Zn-Al-Mg-Si coatings are an excellent alternative to conventional hot-dip galvanizing coatings. Their high corrosion resistance in corrosive environments containing chlorides and CO2 is well recognized. But sulfur dioxide is also an important stimulator of corrosion in the atmospheric environment. This article presents the results of microstructure (SEM/EDS/XRD) and corrosion behavior tests of Zn-Al-Mg-Si coatings obtained by a double hot-dip method on HSLA steel. The corrosion resistance of the coatings was determined in the sulfur dioxide test with general condensation of moisture (EN ISO 6988). In the corrosion test, Zn-Al-Mg-Si coatings showed twofold smaller weight loss compared to conventional hot-dip zinc coatings. It was found that the corrosion behavior of coatings was influenced by the structural components revealed in the outer layer: Al-rich dendritic and interdendritic areas with Zn/MgZn2 eutectic, MgZn2 intermetallic and Si precipitates and their electrochemical nature.
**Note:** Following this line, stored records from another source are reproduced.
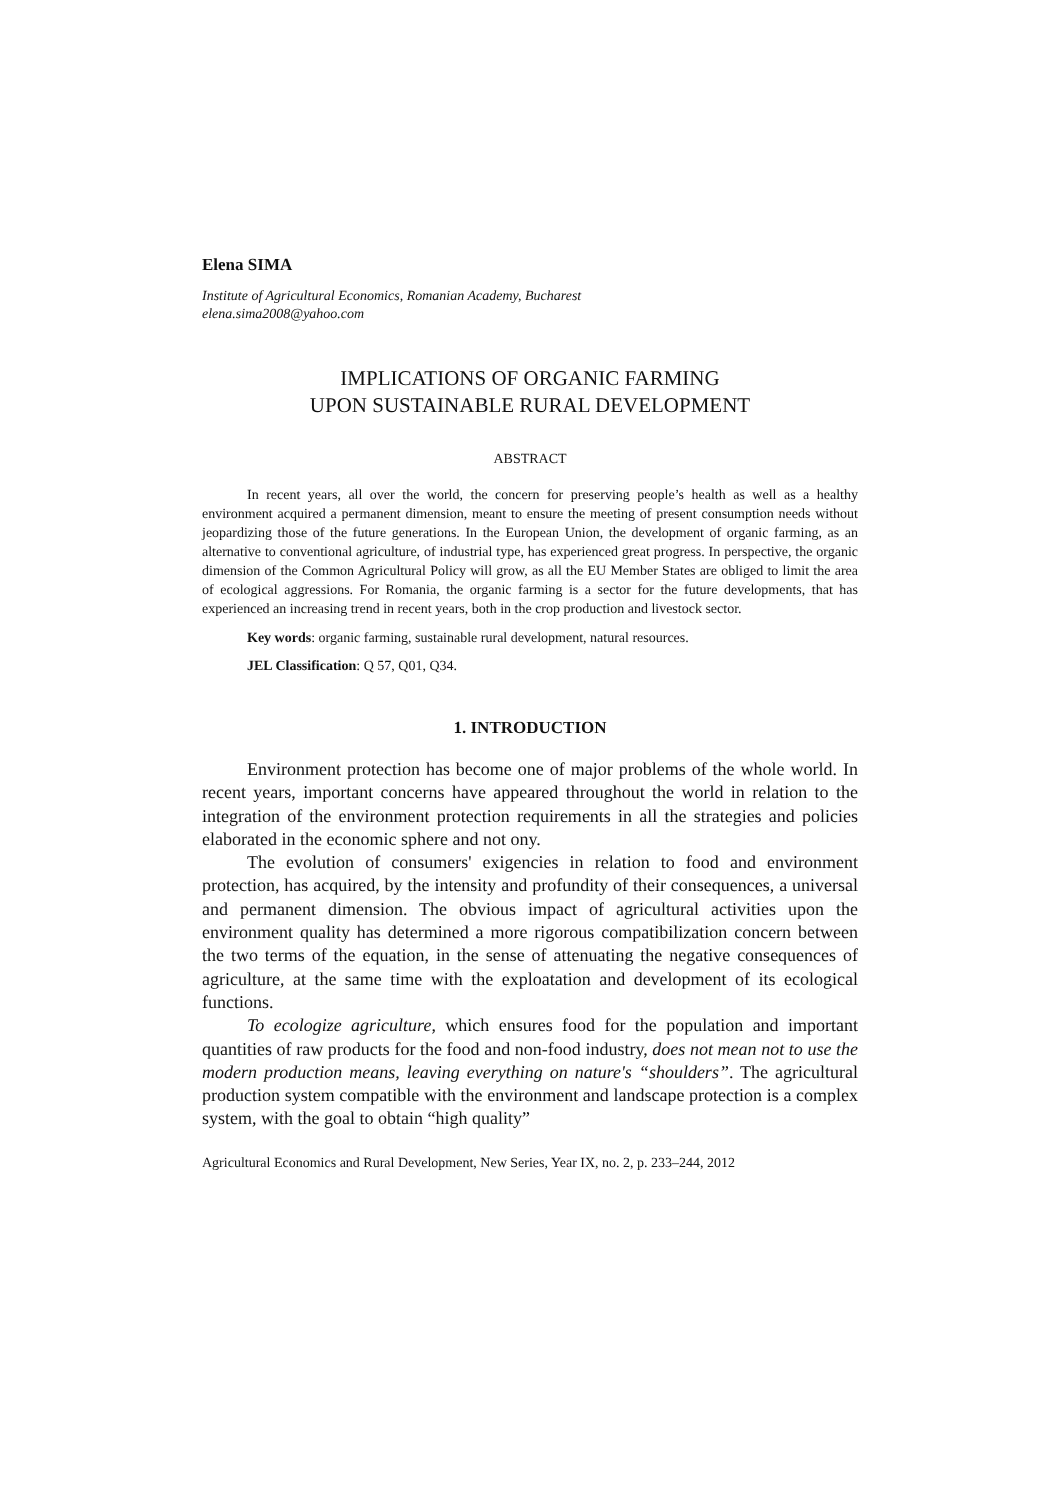Elena SIMA
Institute of Agricultural Economics, Romanian Academy, Bucharest
elena.sima2008@yahoo.com
IMPLICATIONS OF ORGANIC FARMING
UPON SUSTAINABLE RURAL DEVELOPMENT
ABSTRACT
In recent years, all over the world, the concern for preserving people’s health as well as a healthy environment acquired a permanent dimension, meant to ensure the meeting of present consumption needs without jeopardizing those of the future generations. In the European Union, the development of organic farming, as an alternative to conventional agriculture, of industrial type, has experienced great progress. In perspective, the organic dimension of the Common Agricultural Policy will grow, as all the EU Member States are obliged to limit the area of ecological aggressions. For Romania, the organic farming is a sector for the future developments, that has experienced an increasing trend in recent years, both in the crop production and livestock sector.
Key words: organic farming, sustainable rural development, natural resources.
JEL Classification: Q 57, Q01, Q34.
1. INTRODUCTION
Environment protection has become one of major problems of the whole world. In recent years, important concerns have appeared throughout the world in relation to the integration of the environment protection requirements in all the strategies and policies elaborated in the economic sphere and not ony.
The evolution of consumers' exigencies in relation to food and environment protection, has acquired, by the intensity and profundity of their consequences, a universal and permanent dimension. The obvious impact of agricultural activities upon the environment quality has determined a more rigorous compatibilization concern between the two terms of the equation, in the sense of attenuating the negative consequences of agriculture, at the same time with the exploatation and development of its ecological functions.
To ecologize agriculture, which ensures food for the population and important quantities of raw products for the food and non-food industry, does not mean not to use the modern production means, leaving everything on nature's “shoulders”. The agricultural production system compatible with the environment and landscape protection is a complex system, with the goal to obtain “high quality”
Agricultural Economics and Rural Development, New Series, Year IX, no. 2, p. 233–244, 2012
The increase in corrosion resistance was caused by the formation of beneficial corrosion products: layered double hydroxides (LDHs) based on divalent Mg2+ and Zn2+ cations, trivalent Al3+ cations and SO42− anions, and zinc hydroxysulfate—Zn4SO4(OH)6∙5H2O. The presence of Si precipitates could cause pitting corrosion of coatings.